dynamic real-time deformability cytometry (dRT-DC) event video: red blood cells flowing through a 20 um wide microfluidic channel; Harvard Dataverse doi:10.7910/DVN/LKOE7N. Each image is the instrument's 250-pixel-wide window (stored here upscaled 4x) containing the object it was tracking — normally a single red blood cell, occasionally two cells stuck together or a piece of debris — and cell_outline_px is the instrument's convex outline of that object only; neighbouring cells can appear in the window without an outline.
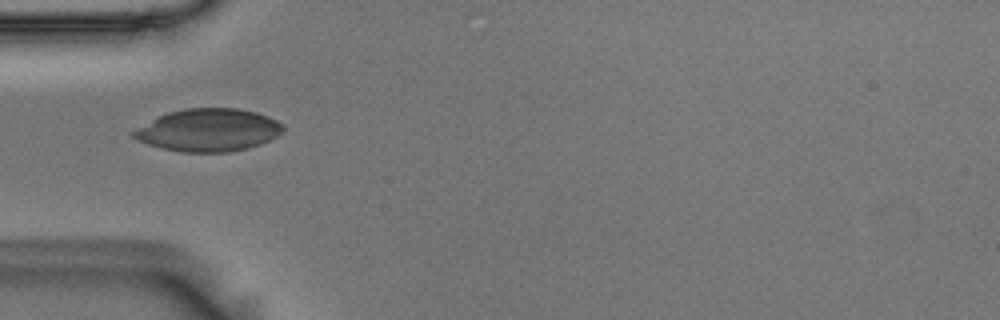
{"species": "Egyptian fruit bat (a non-hibernating species)", "species_latin": "Rousettus aegyptiacus", "temperature_condition": "room temperature", "stored_images_in_passage": 25, "camera_frame_rate_fps": 3000, "um_per_image_px": 0.085, "animal": {"sex": "male"}, "frame": {"image": 1, "passage_image": 2, "time_ms": 0.333, "image_size_px": [1000, 320], "cell_outline_px": [[284, 128], [276, 136], [260, 144], [248, 148], [228, 152], [180, 152], [148, 144], [136, 140], [132, 136], [132, 132], [160, 116], [168, 112], [188, 108], [236, 108], [256, 112], [268, 116], [284, 124]], "centroid_in_image_um": [17.75, 11.06], "position_along_channel_um": 67.3, "area_um2": 36.7}}
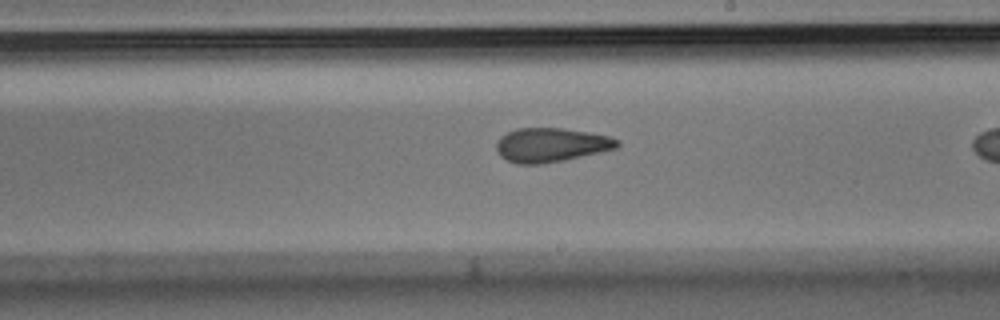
{"frame": {"image": 2, "passage_image": 13, "time_ms": 4.0, "image_size_px": [1000, 320], "cell_outline_px": [[620, 144], [616, 148], [564, 160], [540, 164], [516, 164], [500, 156], [496, 148], [496, 144], [500, 136], [516, 128], [564, 128], [612, 136], [620, 140]], "centroid_in_image_um": [46.84, 12.31], "position_along_channel_um": 242.2, "area_um2": 24.04}}
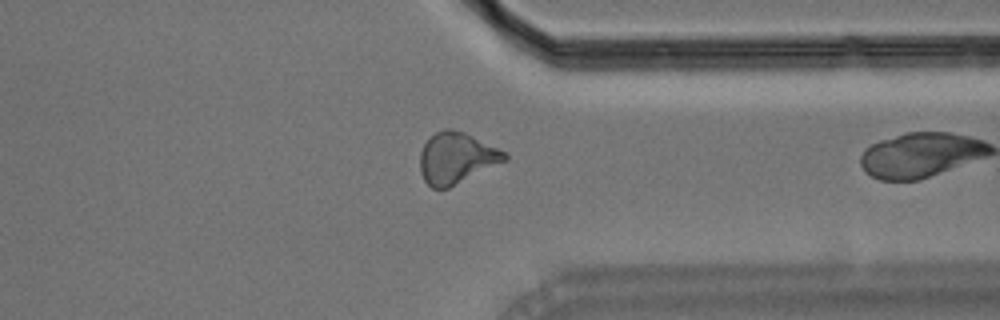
{"frame": {"image": 3, "passage_image": 24, "time_ms": 7.667, "image_size_px": [1000, 320], "cell_outline_px": [[508, 160], [448, 188], [432, 188], [424, 180], [420, 172], [420, 152], [424, 144], [436, 132], [444, 128], [452, 128], [464, 132], [504, 152], [508, 156]], "centroid_in_image_um": [38.77, 13.44], "position_along_channel_um": 372.6, "area_um2": 24.97}}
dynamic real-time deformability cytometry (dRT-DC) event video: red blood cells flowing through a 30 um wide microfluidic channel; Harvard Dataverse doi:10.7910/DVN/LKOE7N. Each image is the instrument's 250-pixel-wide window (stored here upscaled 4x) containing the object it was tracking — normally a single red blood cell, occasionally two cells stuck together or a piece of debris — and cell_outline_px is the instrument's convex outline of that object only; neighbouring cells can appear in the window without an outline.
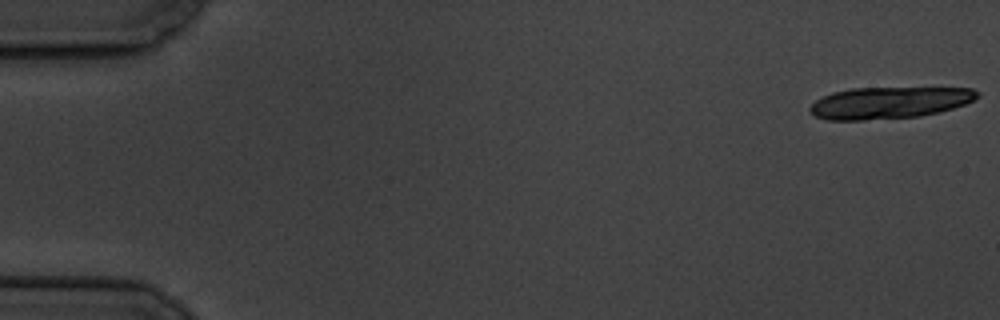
{"species": "common noctule bat (a hibernating species)", "species_latin": "Nyctalus noctula", "temperature_condition": "cold", "stored_images_in_passage": 19, "camera_frame_rate_fps": 3000, "um_per_image_px": 0.085, "animal": {"sex": "male", "body_mass_g": 19.5, "forearm_length_mm": 54.6}, "frame": {"image": 1, "passage_image": 1, "time_ms": 0.0, "image_size_px": [1000, 320], "cell_outline_px": [[980, 96], [964, 104], [940, 112], [920, 116], [864, 120], [828, 120], [816, 116], [808, 108], [816, 100], [832, 92], [852, 88], [972, 88], [980, 92]], "centroid_in_image_um": [75.59, 8.73], "position_along_channel_um": 9.4, "area_um2": 30.81}}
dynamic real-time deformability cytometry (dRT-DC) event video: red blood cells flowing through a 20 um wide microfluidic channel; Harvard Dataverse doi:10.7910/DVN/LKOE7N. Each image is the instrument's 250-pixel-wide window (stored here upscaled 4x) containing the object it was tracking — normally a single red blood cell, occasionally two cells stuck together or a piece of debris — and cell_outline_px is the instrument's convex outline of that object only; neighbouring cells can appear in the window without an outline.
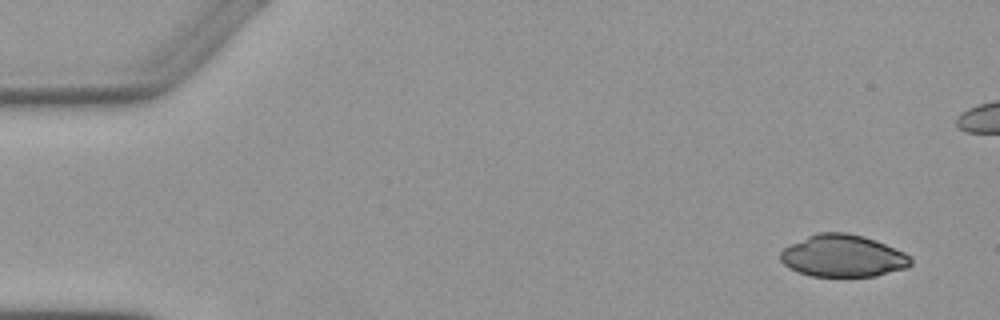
{"species": "Egyptian fruit bat (a non-hibernating species)", "species_latin": "Rousettus aegyptiacus", "temperature_condition": "warm", "stored_images_in_passage": 5, "camera_frame_rate_fps": 3000, "um_per_image_px": 0.085, "animal": {"sex": "female"}, "frame": {"image": 1, "passage_image": 1, "time_ms": 0.0, "image_size_px": [1000, 320], "cell_outline_px": [[912, 264], [908, 268], [876, 276], [812, 276], [800, 272], [784, 264], [780, 260], [780, 252], [784, 248], [816, 232], [848, 232], [864, 236], [876, 240], [904, 252], [912, 260]], "centroid_in_image_um": [71.68, 21.75], "position_along_channel_um": 13.3, "area_um2": 31.91}}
-*-
EXERCISE GOAL ->
Quote the entries in full. Any image among them is to be omitted from the copy.

TASK OUTPUT ->
dynamic real-time deformability cytometry (dRT-DC) event video: red blood cells flowing through a 20 um wide microfluidic channel; Harvard Dataverse doi:10.7910/DVN/LKOE7N. Each image is the instrument's 250-pixel-wide window (stored here upscaled 4x) containing the object it was tracking — normally a single red blood cell, occasionally two cells stuck together or a piece of debris — and cell_outline_px is the instrument's convex outline of that object only; neighbouring cells can appear in the window without an outline.
{"species": "Egyptian fruit bat (a non-hibernating species)", "species_latin": "Rousettus aegyptiacus", "temperature_condition": "room temperature", "stored_images_in_passage": 25, "camera_frame_rate_fps": 3000, "um_per_image_px": 0.085, "animal": {"sex": "male"}, "frame": {"image": 1, "passage_image": 2, "time_ms": 0.333, "image_size_px": [1000, 320], "cell_outline_px": [[284, 128], [276, 136], [260, 144], [248, 148], [228, 152], [180, 152], [148, 144], [136, 140], [132, 136], [132, 132], [160, 116], [168, 112], [188, 108], [236, 108], [256, 112], [268, 116], [284, 124]], "centroid_in_image_um": [17.75, 11.06], "position_along_channel_um": 67.3, "area_um2": 36.7}}
{"frame": {"image": 2, "passage_image": 13, "time_ms": 4.0, "image_size_px": [1000, 320], "cell_outline_px": [[620, 144], [616, 148], [564, 160], [540, 164], [516, 164], [500, 156], [496, 148], [496, 144], [500, 136], [516, 128], [564, 128], [612, 136], [620, 140]], "centroid_in_image_um": [46.84, 12.31], "position_along_channel_um": 242.2, "area_um2": 24.04}}
{"frame": {"image": 3, "passage_image": 24, "time_ms": 7.667, "image_size_px": [1000, 320], "cell_outline_px": [[508, 160], [448, 188], [432, 188], [424, 180], [420, 172], [420, 152], [424, 144], [436, 132], [444, 128], [452, 128], [464, 132], [504, 152], [508, 156]], "centroid_in_image_um": [38.77, 13.44], "position_along_channel_um": 372.6, "area_um2": 24.97}}
dynamic real-time deformability cytometry (dRT-DC) event video: red blood cells flowing through a 30 um wide microfluidic channel; Harvard Dataverse doi:10.7910/DVN/LKOE7N. Each image is the instrument's 250-pixel-wide window (stored here upscaled 4x) containing the object it was tracking — normally a single red blood cell, occasionally two cells stuck together or a piece of debris — and cell_outline_px is the instrument's convex outline of that object only; neighbouring cells can appear in the window without an outline.
{"species": "common noctule bat (a hibernating species)", "species_latin": "Nyctalus noctula", "temperature_condition": "cold", "stored_images_in_passage": 19, "camera_frame_rate_fps": 3000, "um_per_image_px": 0.085, "animal": {"sex": "male", "body_mass_g": 19.5, "forearm_length_mm": 54.6}, "frame": {"image": 1, "passage_image": 1, "time_ms": 0.0, "image_size_px": [1000, 320], "cell_outline_px": [[980, 96], [964, 104], [940, 112], [920, 116], [864, 120], [828, 120], [816, 116], [808, 108], [816, 100], [832, 92], [852, 88], [972, 88], [980, 92]], "centroid_in_image_um": [75.59, 8.73], "position_along_channel_um": 9.4, "area_um2": 30.81}}
dynamic real-time deformability cytometry (dRT-DC) event video: red blood cells flowing through a 20 um wide microfluidic channel; Harvard Dataverse doi:10.7910/DVN/LKOE7N. Each image is the instrument's 250-pixel-wide window (stored here upscaled 4x) containing the object it was tracking — normally a single red blood cell, occasionally two cells stuck together or a piece of debris — and cell_outline_px is the instrument's convex outline of that object only; neighbouring cells can appear in the window without an outline.
{"species": "Egyptian fruit bat (a non-hibernating species)", "species_latin": "Rousettus aegyptiacus", "temperature_condition": "warm", "stored_images_in_passage": 5, "camera_frame_rate_fps": 3000, "um_per_image_px": 0.085, "animal": {"sex": "female"}, "frame": {"image": 1, "passage_image": 1, "time_ms": 0.0, "image_size_px": [1000, 320], "cell_outline_px": [[912, 264], [908, 268], [876, 276], [812, 276], [800, 272], [784, 264], [780, 260], [780, 252], [784, 248], [816, 232], [848, 232], [864, 236], [876, 240], [904, 252], [912, 260]], "centroid_in_image_um": [71.68, 21.75], "position_along_channel_um": 13.3, "area_um2": 31.91}}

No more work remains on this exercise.